**Assignment:** When the data below is printed, every line must match exactly and the images must be absent.

**Supplied material:**

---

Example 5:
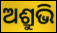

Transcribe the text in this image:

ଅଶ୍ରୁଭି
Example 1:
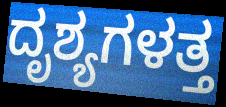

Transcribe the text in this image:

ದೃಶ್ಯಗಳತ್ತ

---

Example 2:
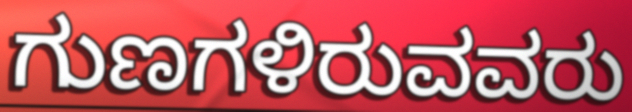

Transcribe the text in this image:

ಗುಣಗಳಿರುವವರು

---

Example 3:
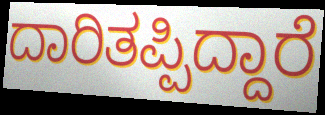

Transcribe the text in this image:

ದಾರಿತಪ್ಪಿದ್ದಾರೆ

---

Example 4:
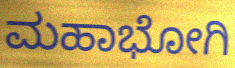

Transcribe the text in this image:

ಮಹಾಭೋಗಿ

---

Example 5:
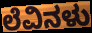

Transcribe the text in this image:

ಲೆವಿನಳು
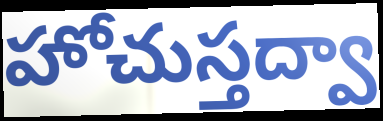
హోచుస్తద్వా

**Response box:**
---

Example 5:

Transcribe the text in this image:

ଅଶ୍ରୁଭି
Example 1:

Transcribe the text in this image:

ದೃಶ್ಯಗಳತ್ತ

---

Example 2:

Transcribe the text in this image:

ಗುಣಗಳಿರುವವರು

---

Example 3:

Transcribe the text in this image:

ದಾರಿತಪ್ಪಿದ್ದಾರೆ

---

Example 4:

Transcribe the text in this image:

ಮಹಾಭೋಗಿ

---

Example 5:

Transcribe the text in this image:

ಲೆವಿನಳು
హోచుస్తద్వా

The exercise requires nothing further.